Tuesday, March 4, 2014

Why Should A Study Mean The Same Thing to Everyone?

While staying current in EMS/medical research today (OK, I admit it....I was on Facebook), I came across a blogpost by Brooks Walsh, who has a great blog (if you've not seen it, go look at it and subscribe!);

http://millhillavecommand.blogspot.com/2014/03/we-had-lucas-save-no-you-didnt.html

In it, he looks at the LUCAS device, a mechanical CPR device that's gotten a lot of media attention in both local news and trade magazines like JEMS.  He then provides info and commentary on a study published in JAMA last year, which evaluated the LUCAS against well-trained human CPR providers and found that there was no clinical benefit to using a LUCAS versus human hands.  Here's the abstract in PubMed; you can find some tables from the article in the blogpost above.

http://www.ncbi.nlm.nih.gov/pubmed/24240611

I mostly agree with the conclusions and statements that Dr.

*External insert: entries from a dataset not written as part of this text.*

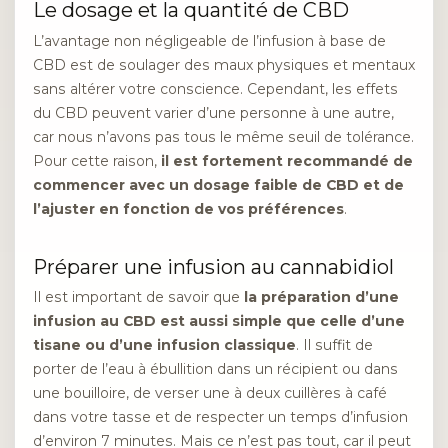
Le dosage et la quantité de CBD
L’avantage non négligeable de l’infusion à base de
CBD est de soulager des maux physiques et mentaux
sans altérer votre conscience. Cependant, les effets
du CBD peuvent varier d’une personne à une autre,
car nous n’avons pas tous le même seuil de tolérance.
Pour cette raison,
il est fortement recommandé de
commencer avec un dosage faible de CBD et de
l’ajuster en fonction de vos préférences
.
Préparer une infusion au cannabidiol
Il est important de savoir que
la préparation d’une
infusion au CBD est aussi simple que celle d’une
tisane ou d’une infusion classique
. Il suffit de
porter de l’eau à ébullition dans un récipient ou dans
une bouilloire, de verser une à deux cuillères à café
dans votre tasse et de respecter un temps d’infusion
d’environ 7 minutes. Mais ce n’est pas tout, car il peut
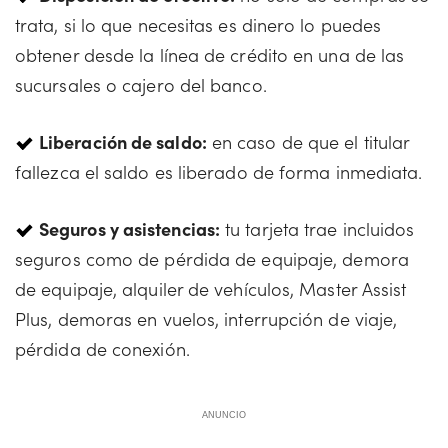
trata, si lo que necesitas es dinero lo puedes
obtener desde la línea de crédito en una de las
sucursales o cajero del banco.
Liberación de saldo:
en caso de que el titular
fallezca el saldo es liberado de forma inmediata.
Seguros y asistencias:
tu tarjeta trae incluidos
seguros como de pérdida de equipaje, demora
de equipaje, alquiler de vehículos, Master Assist
Plus, demoras en vuelos, interrupción de viaje,
pérdida de conexión.
ANUNCIO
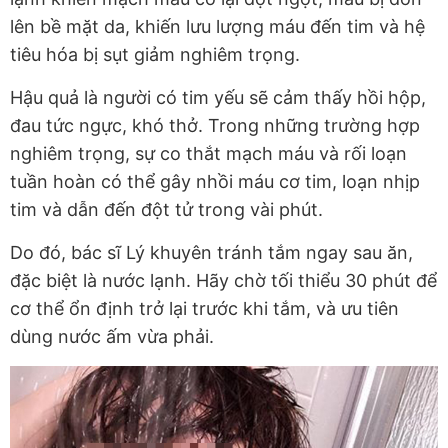
lên bề mặt da, khiến lưu lượng máu đến tim và hệ
tiêu hóa bị sụt giảm nghiêm trọng.
Hậu quả là người có tim yếu sẽ cảm thấy hồi hộp,
đau tức ngực, khó thở. Trong những trường hợp
nghiêm trọng, sự co thắt mạch máu và rối loạn
tuần hoàn có thể gây nhồi máu cơ tim, loạn nhịp
tim và dẫn đến đột tử trong vài phút.
Do đó, bác sĩ Lý khuyên tránh tắm ngay sau ăn,
đặc biệt là nước lạnh. Hãy chờ tối thiểu 30 phút để
cơ thể ổn định trở lại trước khi tắm, và ưu tiên
dùng nước ấm vừa phải.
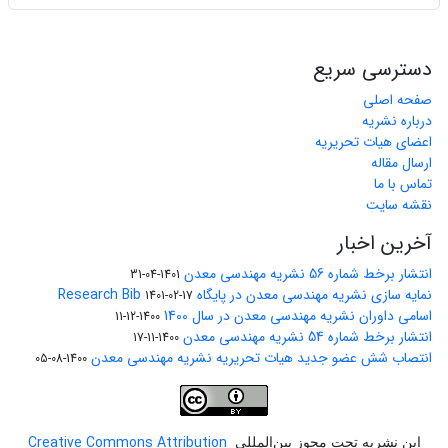
دسترسی سریع
صفحه اصلی
درباره نشریه
اعضای هیات تحریریه
ارسال مقاله
تماس با ما
نقشه سایت
آخرین اخبار
انتشار برخط شماره 56 نشریه مهندسی معدن
1401-04-31
نمایه سازی نشریه مهندسی معدن در پایگاه Research Bib
1401-02-17
اسامی داوران نشریه مهندسی معدن در سال 1400
1400-12-11
انتشار برخط شماره 54 نشریه مهندسی معدن
1400-11-17
انتصاب شش عضو جدید هیات تحریریه نشریه مهندسی معدن
1400-08-05
Creative Commons Attribution
این نشریه تحت مجوز بین‌المللی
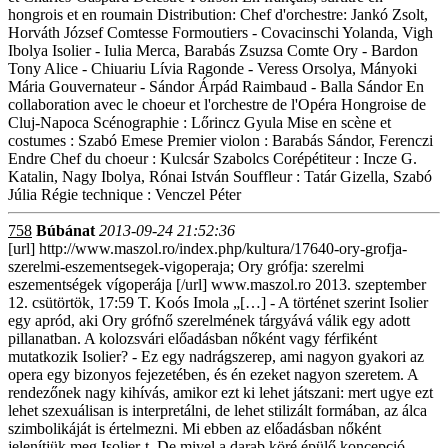
hongrois et en roumain Distribution: Chef d'orchestre: Jankó Zsolt,
Horváth József Comtesse Formoutiers - Covacinschi Yolanda, Vigh
Ibolya Isolier - Iulia Merca, Barabás Zsuzsa Comte Ory - Bardon
Tony Alice - Chiuariu Lívia Ragonde - Veress Orsolya, Mányoki
Mária Gouvernateur - Sándor Árpád Raimbaud - Balla Sándor En
collaboration avec le choeur et l'orchestre de l'Opéra Hongroise de
Cluj-Napoca Scénographie : Lőrincz Gyula Mise en scène et
costumes : Szabó Emese Premier violon : Barabás Sándor, Ferenczi
Endre Chef du choeur : Kulcsár Szabolcs Corépétiteur : Incze G.
Katalin, Nagy Ibolya, Rónai István Souffleur : Tatár Gizella, Szabó
Júlia Régie technique : Venczel Péter
758
Búbánat
2013-09-24 21:52:36
[url] http://www.maszol.ro/index.php/kultura/17640-ory-grofja-
szerelmi-eszementsegek-vigoperaja; Ory grófja: szerelmi
eszementségek vígoperája [/url] www.maszol.ro 2013. szeptember
12. csütörtök, 17:59 T. Koós Imola „[…] - A történet szerint Isolier
egy apród, aki Ory grófnő szerelmének tárgyává válik egy adott
pillanatban. A kolozsvári előadásban nőként vagy férfiként
mutatkozik Isolier? - Ez egy nadrágszerep, ami nagyon gyakori az
opera egy bizonyos fejezetében, és én ezeket nagyon szeretem. A
rendezőnek nagy kihívás, amikor ezt ki lehet játszani: mert ugye ezt
lehet szexuálisan is interpretálni, de lehet stilizált formában, az álca
szimbolikáját is értelmezni. Mi ebben az előadásban nőként
jelenítjük meg Isolier-t. De mivel a darab köré épülő koncepció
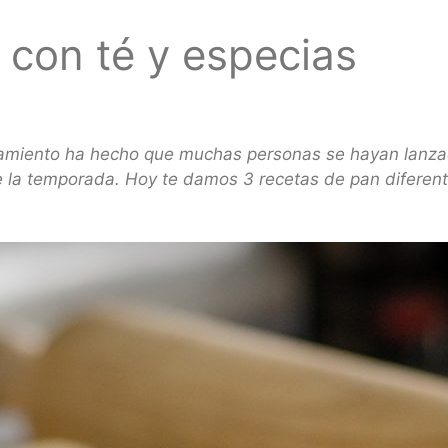
 con té y especias
inamiento ha hecho que muchas personas se hayan lanzad
 de la temporada. Hoy te damos 3 recetas de pan difere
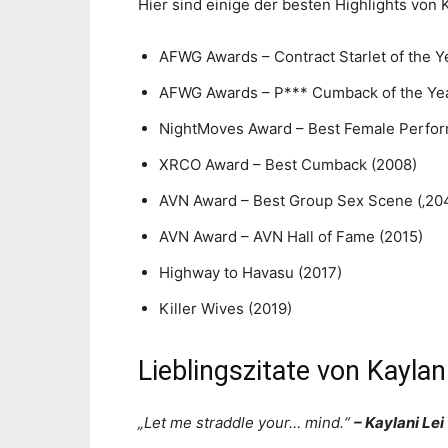
Hier sind einige der besten Highlights von K
AFWG Awards – Contract Starlet of the Y
AFWG Awards – P*** Cumback of the Yea
NightMoves Award – Best Female Perfor
XRCO Award – Best Cumback (2008)
AVN Award – Best Group Sex Scene (‚204
AVN Award – AVN Hall of Fame (2015)
Highway to Havasu (2017)
Killer Wives (2019)
Lieblingszitate von Kaylani
„Let me straddle your… mind.“
– Kaylani Lei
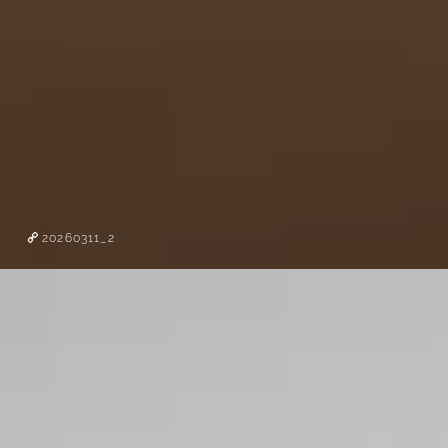
20260311_2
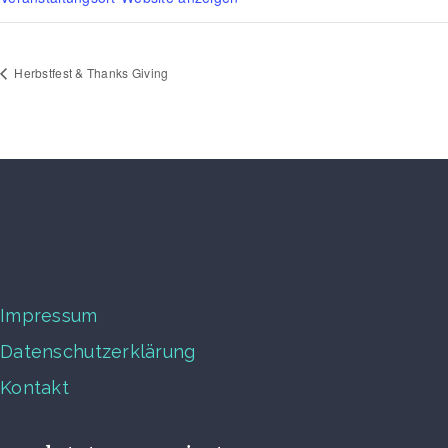
Herbstfest & Thanks Giving
Impressum
Datenschutzerklärung
Kontakt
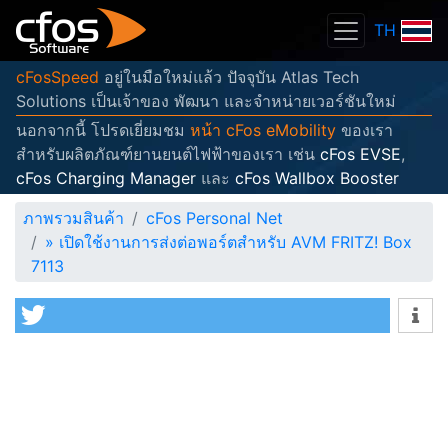
TH
cFosSpeed
อยู่ในมือใหม่แล้ว ปัจจุบัน Atlas Tech
Solutions เป็นเจ้าของ พัฒนา และจำหน่ายเวอร์ชันใหม่
นอกจากนี้ โปรดเยี่ยมชม
หน้า cFos eMobility
ของเรา
สำหรับผลิตภัณฑ์ยานยนต์ไฟฟ้าของเรา เช่น
cFos EVSE
,
cFos Charging Manager
และ
cFos Wallbox Booster
ภาพรวมสินค้า
cFos Personal Net
»
เปิดใช้งานการส่งต่อพอร์ตสำหรับ AVM FRITZ! Box
7113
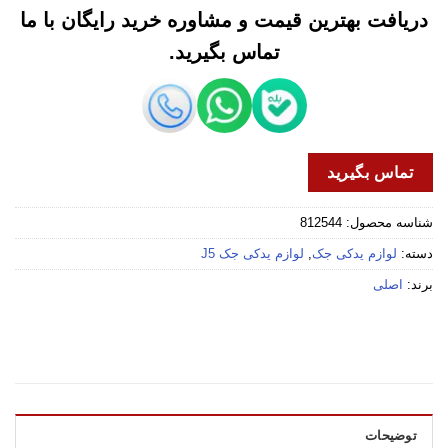
دریافت بهترین قیمت و مشاوره خرید رایگان با ما
تماس بگیرید.
تماس بگیرید
شناسه محصول:
812544
دسته:
لوازم یدکی جک
,
لوازم یدکی جک J5
برند:
اصلی
توضیحات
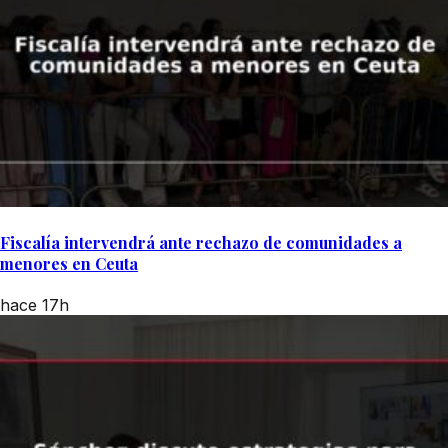
Fiscalía intervendrá ante rechazo de comunidades a
menores en Ceuta
hace 17h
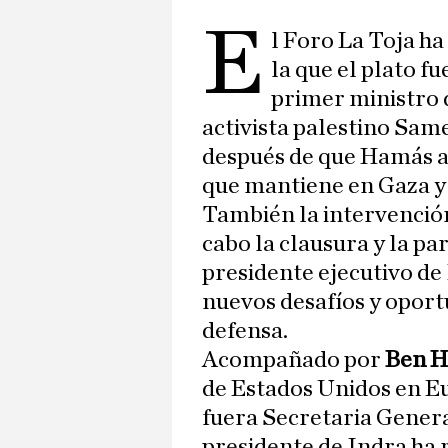
E
l Foro La Toja ha
la que el plato fu
primer ministro 
activista palestino Sam
después de que Hamás ac
que mantiene en Gaza y s
También la intervenció
cabo la clausura y la pa
presidente ejecutivo de
nuevos desafíos y opor
defensa.
Acompañado por
Ben H
de Estados Unidos en E
fuera Secretaria Genera
presidente de Indra ha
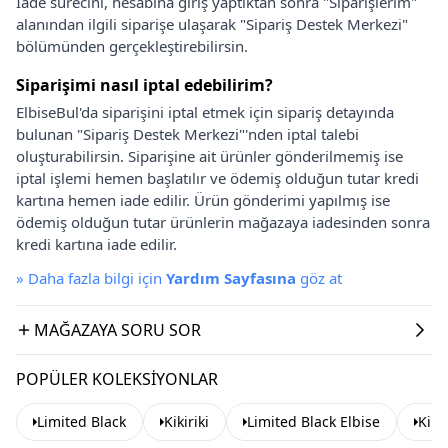
İade sürecini, hesabına giriş yaptıktan sonra "Siparişlerim"
alanından ilgili siparişe ulaşarak "Sipariş Destek Merkezi"
bölümünden gerçekleştirebilirsin.
Siparişimi nasıl iptal edebilirim?
ElbiseBul'da siparişini iptal etmek için sipariş detayında
bulunan "Sipariş Destek Merkezi"'nden iptal talebi
oluşturabilirsin. Siparişine ait ürünler gönderilmemiş ise
iptal işlemi hemen başlatılır ve ödemiş olduğun tutar kredi
kartına hemen iade edilir. Ürün gönderimi yapılmış ise
ödemiş olduğun tutar ürünlerin mağazaya iadesinden sonra
kredi kartına iade edilir.
»
Daha fazla bilgi için
Yardım Sayfasına
göz at
MAĞAZAYA SORU SOR
POPÜLER KOLEKSIYONLAR
Limited Black
Kikiriki
Limited Black Elbise
Kikir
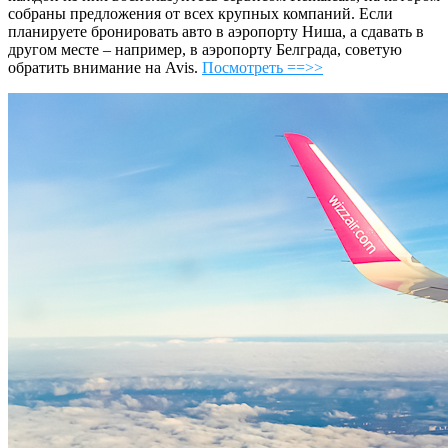
собраны предложения от всех крупных компаний. Если
планируете бронировать авто в аэропорту Ниша, а сдавать в
другом месте – например, в аэропорту Белграда, советую
обратить внимание на Avis.
Посмотреть ==>>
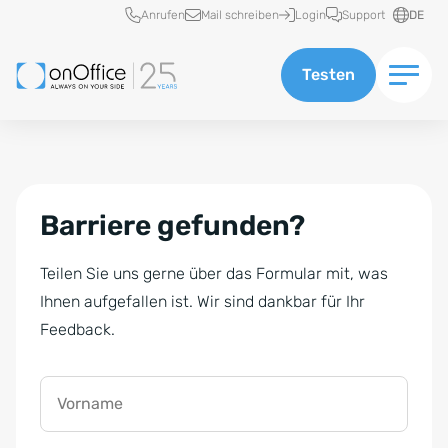
Schnellzugriff
Anrufen
Mail schreiben
Login
Support
DE
Testen
Barriere gefunden?
Teilen Sie uns gerne über das Formular mit, was
Ihnen aufgefallen ist. Wir sind dankbar für Ihr
Feedback.
Vorname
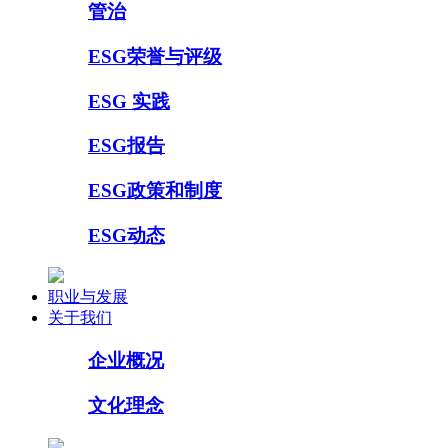
管治
ESG荣誉与评级
ESG 实践
ESG报告
ESG政策和制度
ESG动态
职业与发展
关于我们
企业概况
文化理念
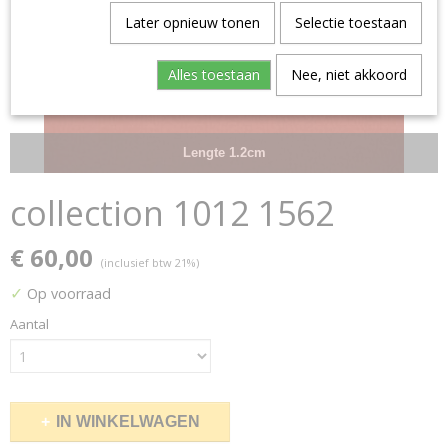
Later opnieuw tonen
Selectie toestaan
Alles toestaan
Nee, niet akkoord
Lengte 1.2cm
collection 1012 1562
€ 60,00
(inclusief btw 21%)
✓
Op voorraad
Aantal
IN WINKELWAGEN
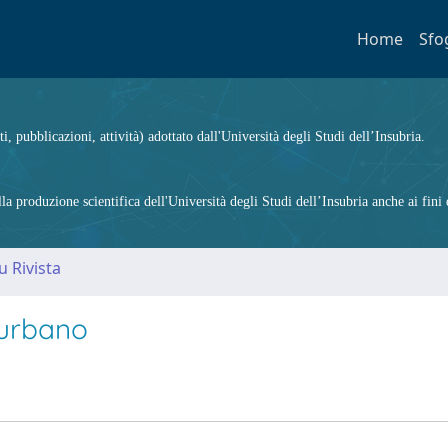
Home
Sfo
ti, pubblicazioni, attività) adottato dall'Università degli Studi dell’Insubria.
 produzione scientifica dell'Università degli Studi dell’Insubria anche ai fini d
u Rivista
o urbano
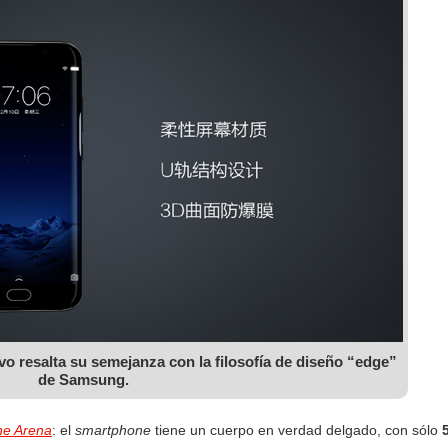
ivo resalta su semejanza con la filosofía de diseño “edge”
de Samsung.
e Arena
: el
smartphone
tiene un cuerpo en verdad delgado, con sólo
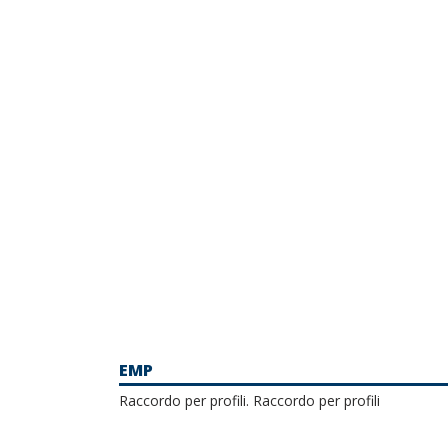
EMP
Raccordo per profili. Raccordo per profili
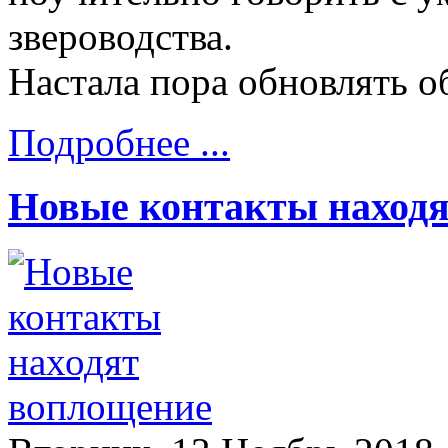
звероводства.
Настала пора обновлять о
Подробнее ...
Новые контакты наход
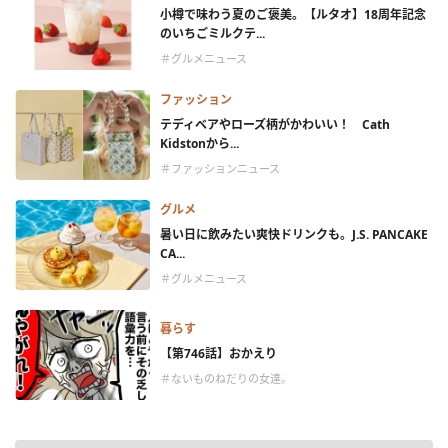
小樽で味わう夏のご褒美。【ルタオ】18周年記念
のいちごミルクテ...
＃グルメニュース
ファッション
テディベアやローズ柄がかわいい！ Cath
Kidstonから...
＃ファッションニュース
グルメ
暑い日に飲みたい爽快ドリンクも。J.S. PANCAKE
CA...
＃グルメニュース
暮らす
【第746話】おかえり
＃ないものねだりの女達。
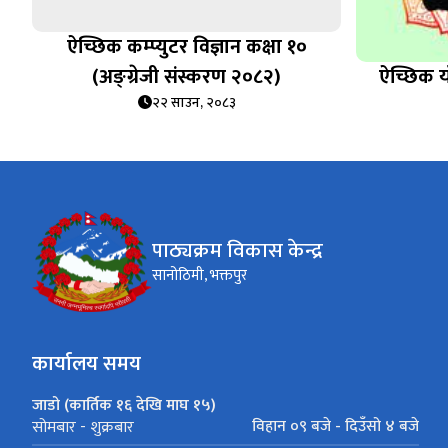
ऐच्छिक कम्प्युटर विज्ञान कक्षा १०
(अङ्ग्रेजी संस्करण २०८२)
ऐच्छिक य
२२ साउन, २०८३
पाठ्यक्रम विकास केन्द्र
सानोठिमी, भक्तपुर
कार्यालय समय
जाडो (कार्तिक १६ देखि माघ १५)
विहान ०९ बजे - दिउँसो ४ बजे
सोमबार - शुक्रबार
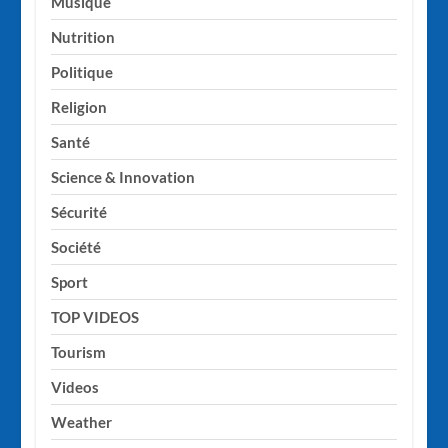
Musique
Nutrition
Politique
Religion
Santé
Science & Innovation
Sécurité
Société
Sport
TOP VIDEOS
Tourism
Videos
Weather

Walsh made, particularly his stressing that humans, not technology or advanced treatments, make the difference in cardiac arrest.  And I love that several of my Facebook friends were sharing the post and the article so that more EMS providers can become aware of relevant EMS research.

However, I wanted to add a note of caution; your mileage may vary.

Any piece of equipment or medication that an EMS service deploys should be looked at critically periodically; and literature reviews are an important part of that process.  If a device or medication can't be proven to benefit patients in meaningful ways, then it's time to take a hard look at whether or not it's worth spending additional money on it.  However, the results of a study often mean different things to different people; the LINC trial is a great example of that, I think.  Consider the viewpoints of two EMS managers evaluating whether or not to buy the LUCAS for their service:

System A is a large, urban or suburban system with 10-20 units on the road normally, strategically deployed around the service area.  They work closely with a paid fire department that automatically responds to cardiac arrest calls.  On average, there are between 6-10 medical providers who are dispatched to a cardiac arrest call, and transport times to the hospital are normally 5-10 minutes.  Is it worth spending a couple hundred thousand dollars to place a LUCAS on every transporting unit?  Probably not!

System B is a small, rural EMS service with 2-3 units in service at a central EMS station.  Both 24-hour ambulances will typically respond to a cardiac arrest call (assuming the 2nd truck isn't already on a call), but the local fire departments are 100% volunteer, and medical training isn't required to be a member.  On average, there are 2-4 medical providers who are dispatched to a cardiac arrest, and transport times to the local hospital are 30-45 minutes.  Is it worth spending a few thousand dollars to place a LUCAS device in the station so an ambulance crew or volunteer firefighter can grab the LUCAS device if a cardiac arrest call comes in?  I think it does!

I guess my point is this....good-quality research is absolutely essential in providing quality medical care.  However, there are other system-specific considerations like cost, logistics, training, etc. that necessarily play a role in what therapies you stock on your ambulance.  Evaluating the results of evidence should always be done with these other factors in mind.  In the case of the LUCAS, for my EMS service (service B), "just as good" as human hands is as beneficial as "better" than human hands.  At my former service (service A), we would have either not purchased the LUCAS or auctioned off the units we'd already purchased.

With everything that gets studied in medicine--your mileage may vary.